● Study text
Home | About | Sematext search-lucene.com search-hadoop.com
NEW: Monitor These Apps!
elasticsearch, apache solr, apache hbase, hadoop, redis, casssandra, amazon cloudwatch, mysql, memcached, apache kafka, apache zookeeper, apache storm, ubuntu, centOS, red hat, debian, puppet labs, java, senseiDB
 Search Hadoop and all its subprojects:

Switch to Threaded View
Pig >> mail # user >> avoiding Group by or filter


Copy link to this message
-
Re: avoiding Group by or filter
because there is nothing to group
On Mar 5, 2013, at 3:14 AM, Jonathan Coveney <[EMAIL PROTECTED]> wrote:

> Why don't you want to group?
>
>
> 2013/3/5 Preeti Gupta <[EMAIL PROTECTED]>
>
>> I want to compute the Average for 1 column dataset
>> 1
>> 2
>> 3
>> 4
>> 5
>>
>> and I am not able to do without grouping.

[Items from a dataset]
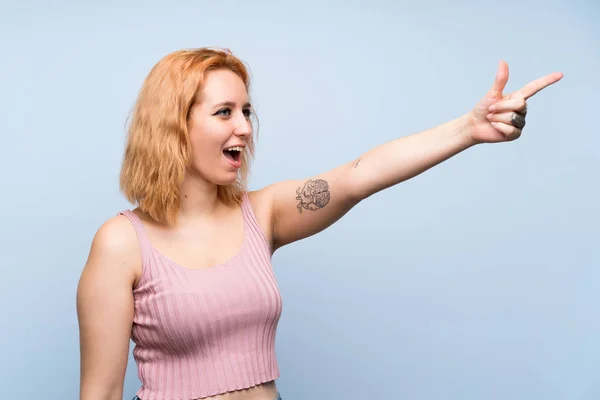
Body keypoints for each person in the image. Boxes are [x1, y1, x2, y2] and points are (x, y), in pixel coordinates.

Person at [76, 47, 562, 400]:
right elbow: (98, 392)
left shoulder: (261, 214)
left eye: (246, 110)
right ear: (175, 126)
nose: (244, 126)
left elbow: (357, 176)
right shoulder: (122, 242)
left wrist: (466, 130)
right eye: (224, 112)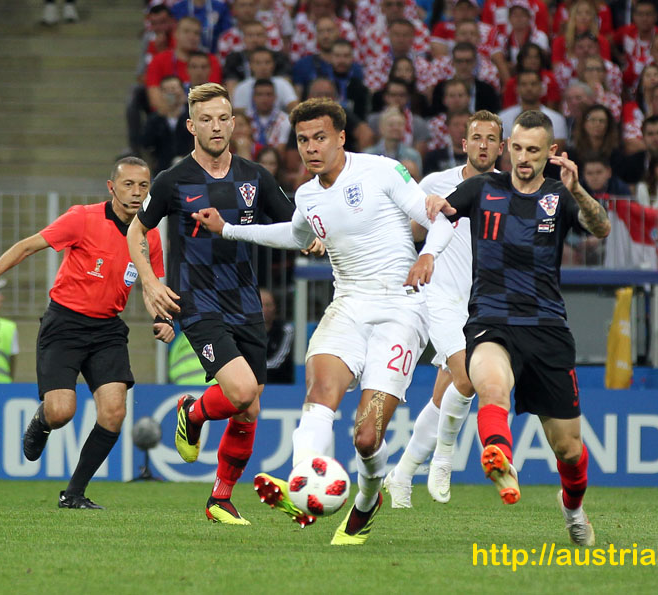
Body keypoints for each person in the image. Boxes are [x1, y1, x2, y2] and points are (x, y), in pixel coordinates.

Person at [191, 97, 456, 545]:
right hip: (347, 305)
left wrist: (428, 254)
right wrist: (228, 229)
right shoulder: (308, 195)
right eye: (302, 140)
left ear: (341, 138)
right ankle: (301, 484)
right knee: (319, 395)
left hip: (401, 308)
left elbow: (441, 218)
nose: (311, 148)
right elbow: (293, 234)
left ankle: (367, 500)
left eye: (319, 138)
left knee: (366, 438)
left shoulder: (382, 171)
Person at [427, 109, 611, 546]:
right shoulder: (482, 188)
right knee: (491, 386)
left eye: (533, 150)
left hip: (547, 328)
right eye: (517, 148)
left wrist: (578, 191)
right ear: (507, 147)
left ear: (551, 152)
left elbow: (601, 227)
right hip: (491, 320)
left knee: (568, 449)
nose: (523, 158)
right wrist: (433, 207)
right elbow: (442, 213)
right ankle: (500, 458)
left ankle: (573, 508)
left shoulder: (559, 195)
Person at [127, 83, 304, 526]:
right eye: (206, 119)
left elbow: (292, 224)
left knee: (250, 407)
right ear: (191, 126)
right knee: (240, 392)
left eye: (223, 118)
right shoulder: (172, 180)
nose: (216, 126)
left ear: (233, 122)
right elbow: (136, 231)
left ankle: (219, 500)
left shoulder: (254, 177)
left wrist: (313, 238)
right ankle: (193, 411)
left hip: (246, 303)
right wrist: (149, 282)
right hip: (198, 302)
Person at [0, 157, 172, 509]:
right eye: (128, 184)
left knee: (114, 413)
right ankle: (42, 421)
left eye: (143, 185)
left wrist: (162, 317)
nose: (136, 192)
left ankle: (73, 494)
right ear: (111, 187)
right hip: (65, 323)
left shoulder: (149, 236)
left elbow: (151, 287)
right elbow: (26, 246)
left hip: (107, 328)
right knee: (61, 411)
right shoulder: (82, 218)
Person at [384, 110, 504, 508]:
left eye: (491, 139)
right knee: (468, 378)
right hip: (440, 297)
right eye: (477, 138)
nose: (483, 145)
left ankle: (401, 475)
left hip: (481, 302)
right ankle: (443, 459)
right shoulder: (436, 183)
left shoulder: (510, 191)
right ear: (464, 144)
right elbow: (412, 229)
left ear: (501, 147)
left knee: (444, 396)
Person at [261, 288, 294, 384]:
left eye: (268, 305)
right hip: (252, 384)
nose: (264, 309)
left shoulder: (285, 330)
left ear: (274, 307)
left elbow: (278, 362)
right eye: (260, 305)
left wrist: (251, 369)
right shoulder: (246, 331)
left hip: (281, 384)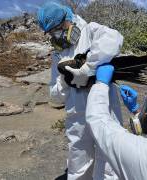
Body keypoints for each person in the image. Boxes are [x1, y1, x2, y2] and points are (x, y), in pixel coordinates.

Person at [37, 2, 124, 179]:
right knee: (78, 156)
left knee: (107, 154)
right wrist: (64, 80)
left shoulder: (91, 31)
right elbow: (55, 95)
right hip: (76, 110)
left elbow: (114, 39)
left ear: (67, 19)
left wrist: (87, 68)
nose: (57, 34)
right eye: (52, 32)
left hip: (104, 104)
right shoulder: (58, 53)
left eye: (58, 28)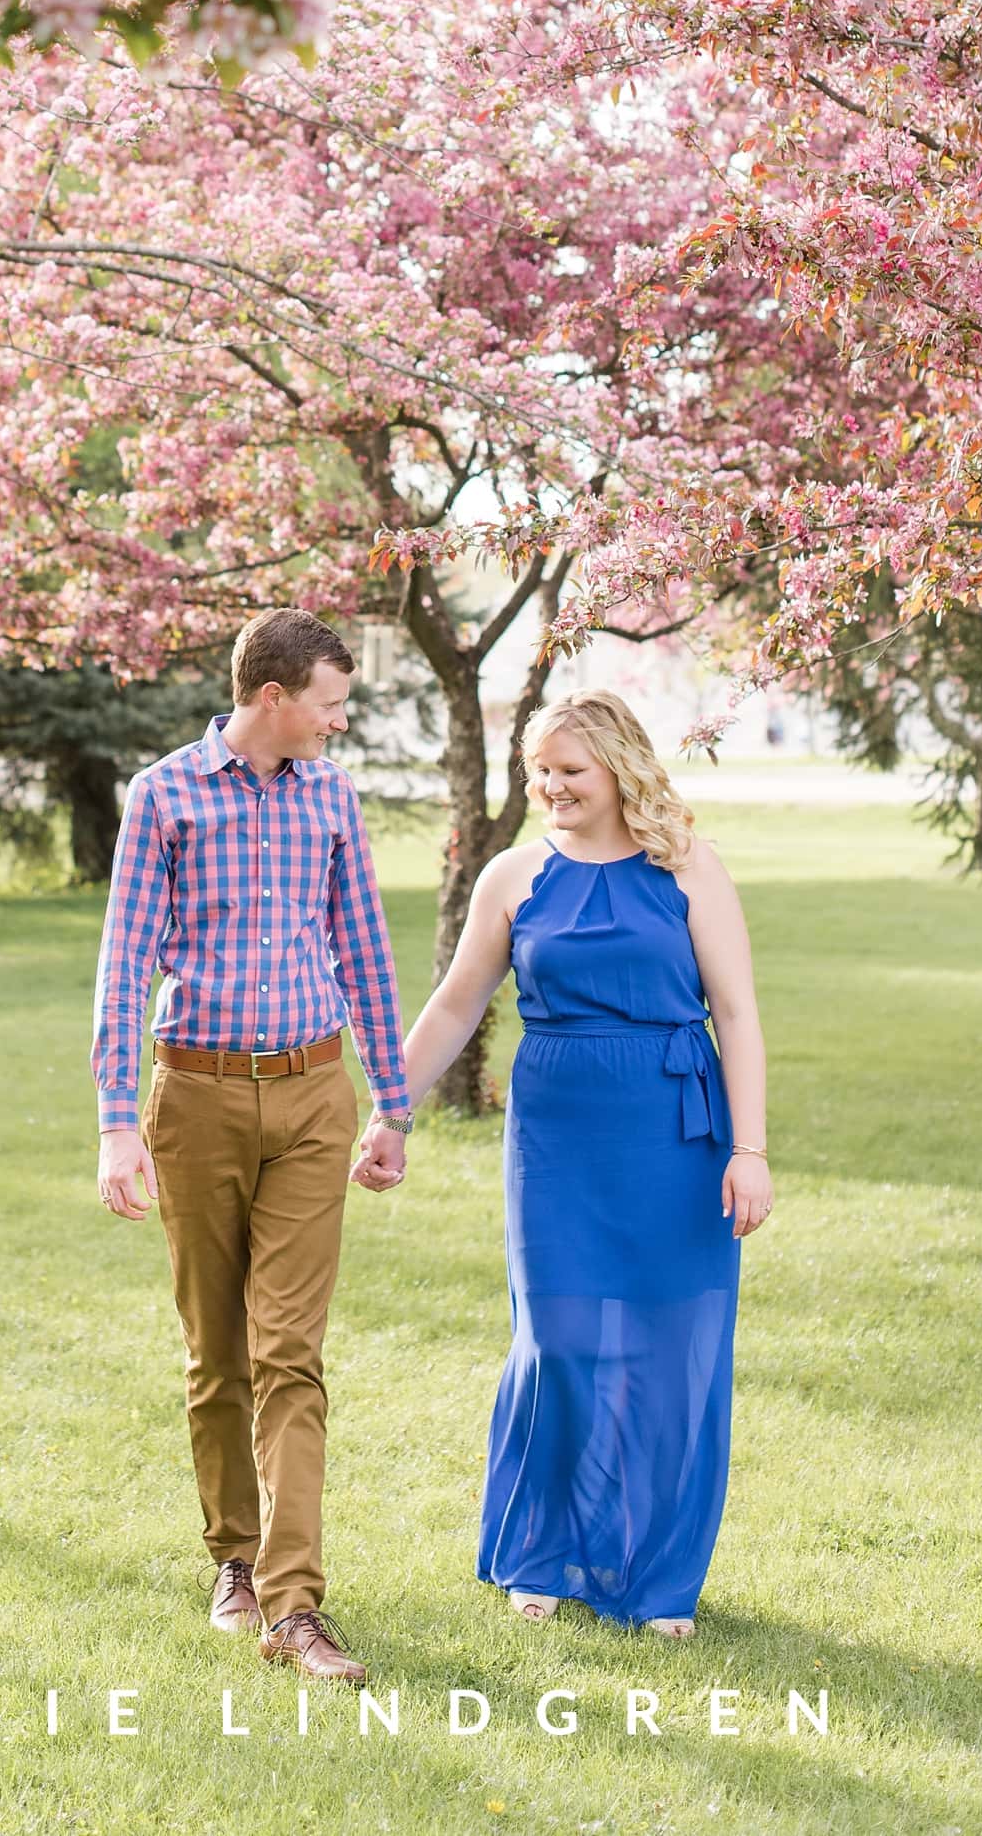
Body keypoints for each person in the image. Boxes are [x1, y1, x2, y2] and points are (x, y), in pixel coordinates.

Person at [400, 689, 773, 1635]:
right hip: (556, 1137)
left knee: (670, 1349)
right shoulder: (514, 877)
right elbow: (454, 1006)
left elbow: (736, 1014)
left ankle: (656, 1581)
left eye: (572, 769)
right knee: (556, 1341)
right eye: (541, 771)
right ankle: (544, 1552)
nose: (553, 786)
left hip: (673, 1130)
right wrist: (389, 1109)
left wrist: (750, 1148)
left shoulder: (689, 869)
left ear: (618, 769)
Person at [93, 607, 413, 1687]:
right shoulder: (165, 796)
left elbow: (363, 945)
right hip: (196, 1099)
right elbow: (122, 964)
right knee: (214, 1354)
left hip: (316, 1094)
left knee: (291, 1354)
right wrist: (111, 1123)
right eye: (329, 702)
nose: (339, 721)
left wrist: (393, 1103)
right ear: (270, 697)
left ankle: (293, 1605)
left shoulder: (330, 794)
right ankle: (230, 1558)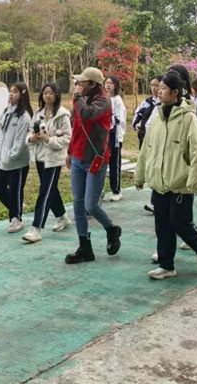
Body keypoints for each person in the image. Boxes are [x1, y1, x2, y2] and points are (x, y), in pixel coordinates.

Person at [134, 71, 197, 280]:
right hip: (159, 182)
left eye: (164, 88)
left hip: (180, 182)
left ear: (176, 92)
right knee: (162, 224)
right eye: (158, 88)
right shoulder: (157, 117)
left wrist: (195, 182)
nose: (159, 91)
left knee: (179, 222)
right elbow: (146, 149)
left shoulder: (188, 119)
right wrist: (140, 175)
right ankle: (166, 265)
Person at [64, 67, 122, 264]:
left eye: (82, 82)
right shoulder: (82, 100)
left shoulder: (103, 101)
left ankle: (111, 229)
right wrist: (70, 152)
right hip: (78, 158)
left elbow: (87, 115)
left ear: (92, 84)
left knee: (91, 205)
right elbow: (76, 127)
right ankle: (84, 247)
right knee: (78, 204)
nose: (79, 85)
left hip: (95, 159)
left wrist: (77, 97)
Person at [23, 83, 73, 242]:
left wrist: (48, 140)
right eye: (45, 93)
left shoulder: (62, 115)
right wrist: (32, 138)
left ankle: (36, 228)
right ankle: (63, 216)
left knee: (45, 191)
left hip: (54, 159)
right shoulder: (38, 113)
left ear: (57, 95)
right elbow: (30, 131)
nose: (47, 96)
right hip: (40, 157)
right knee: (51, 189)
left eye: (51, 93)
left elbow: (67, 138)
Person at [0, 82, 33, 233]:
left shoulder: (24, 116)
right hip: (1, 159)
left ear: (22, 95)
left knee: (16, 190)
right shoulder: (6, 112)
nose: (11, 94)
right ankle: (17, 207)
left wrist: (11, 156)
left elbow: (20, 141)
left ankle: (16, 219)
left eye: (15, 92)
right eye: (10, 91)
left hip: (17, 162)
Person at [104, 75, 127, 202]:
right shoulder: (104, 98)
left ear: (116, 86)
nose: (108, 85)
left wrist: (105, 118)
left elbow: (119, 119)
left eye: (111, 83)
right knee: (101, 163)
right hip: (104, 136)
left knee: (114, 164)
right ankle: (99, 190)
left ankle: (116, 190)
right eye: (106, 82)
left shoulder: (118, 100)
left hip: (115, 137)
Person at [132, 75, 162, 149]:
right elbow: (137, 116)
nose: (153, 88)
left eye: (156, 85)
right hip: (144, 138)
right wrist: (136, 125)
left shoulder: (164, 103)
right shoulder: (146, 102)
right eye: (152, 85)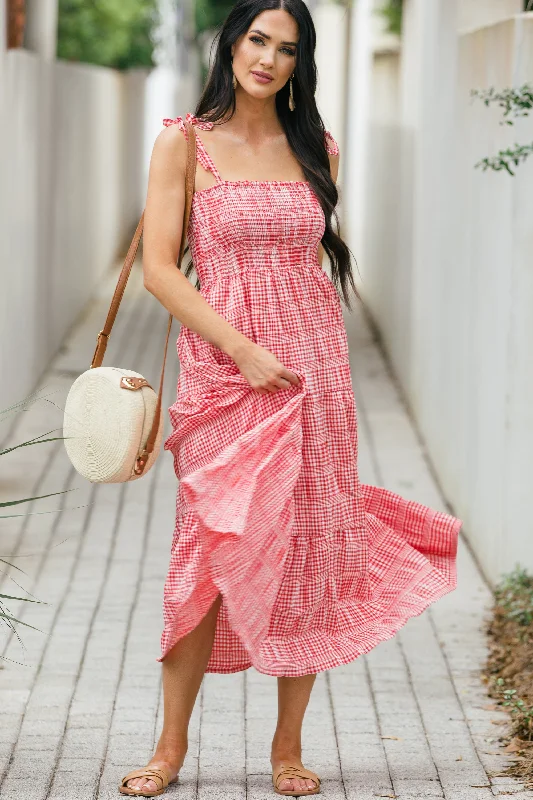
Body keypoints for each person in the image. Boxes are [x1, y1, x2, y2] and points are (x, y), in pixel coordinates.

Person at [119, 0, 463, 796]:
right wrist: (241, 348)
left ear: (299, 62)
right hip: (224, 372)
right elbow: (160, 270)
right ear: (232, 46)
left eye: (286, 48)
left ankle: (286, 746)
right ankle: (169, 749)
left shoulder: (317, 148)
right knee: (206, 552)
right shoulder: (183, 142)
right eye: (257, 41)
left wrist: (289, 355)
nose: (268, 59)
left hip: (311, 372)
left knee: (305, 547)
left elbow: (303, 267)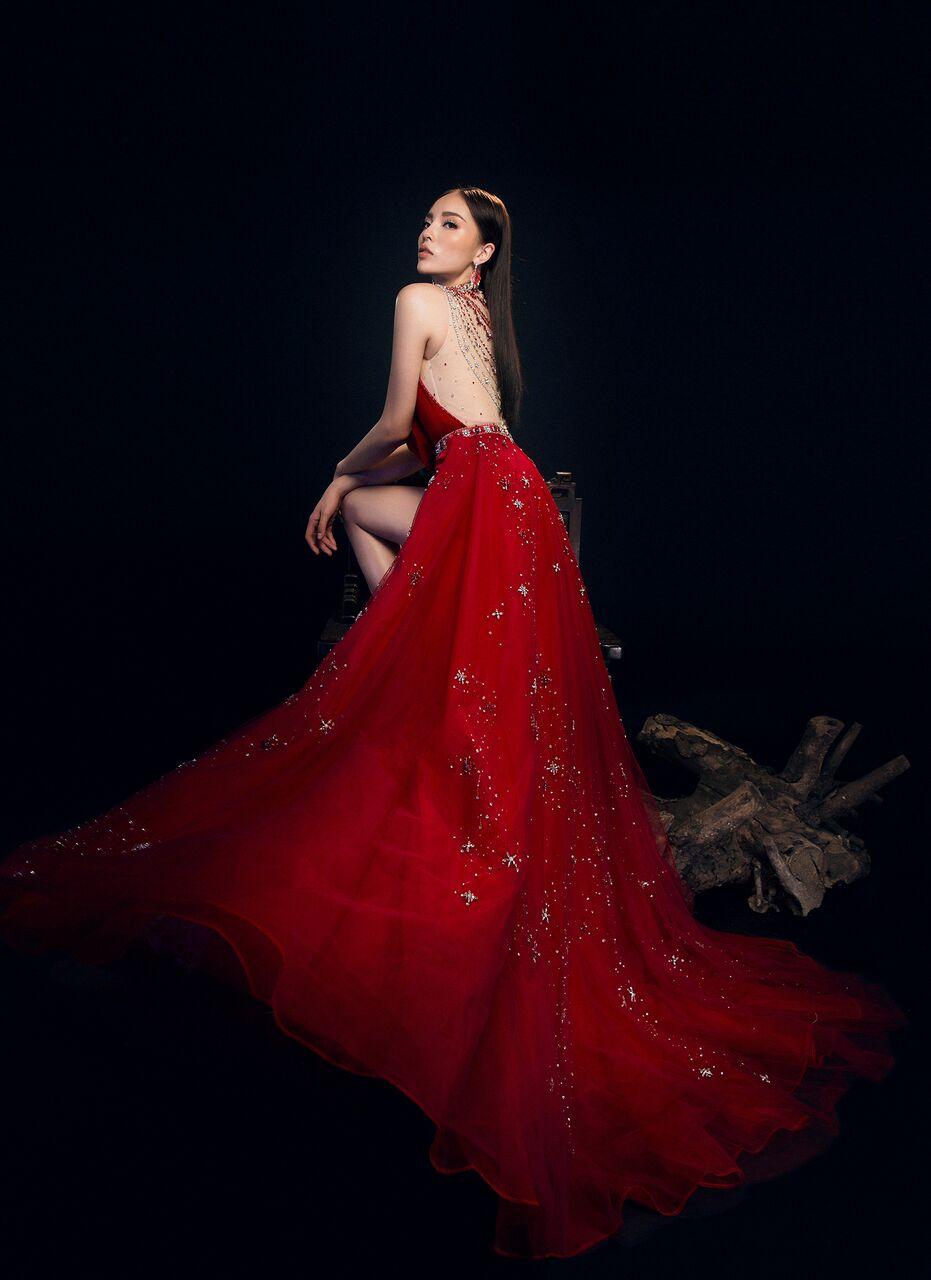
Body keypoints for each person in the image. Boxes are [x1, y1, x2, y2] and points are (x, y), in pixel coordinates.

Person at [0, 186, 906, 1261]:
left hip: (479, 498)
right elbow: (441, 445)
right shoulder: (475, 317)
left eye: (447, 225)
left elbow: (395, 431)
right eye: (426, 221)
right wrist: (358, 486)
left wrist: (333, 480)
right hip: (512, 501)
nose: (424, 233)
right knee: (426, 594)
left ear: (477, 258)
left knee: (366, 515)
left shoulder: (417, 299)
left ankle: (399, 649)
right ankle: (408, 645)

● Task brief
Continue the mailing-list thread about computing an average in Pig without grouping, picking up after its last line.

● Output
>>
>> However I got an average with
>>
>> avg = foreach (group dividends all) generate AVG(dividends);
>>
>> But
>>
>> avg       = foreach (filter dividends by A>-10000000.0) generate AVG(A);
>>
>> says use explicit cast.
>>
>> My script is very small
>>
>> dividends = load 'myfile.txt' as (A:double);
>> dump dividends
>> --grouped   = filter dividends by A>-10000000.0;
>> avg       = foreach (filter dividends by A>-10000000.0) generate AVG(A);
>>
>>
>>
>> <file try.pig, line 5, column 65> Multiple matching functions for
>> org.apache.pig.builtin.AVG with input schema: ({{(bytearray)}},
>> {{(double)}}). Please use an explicit cast.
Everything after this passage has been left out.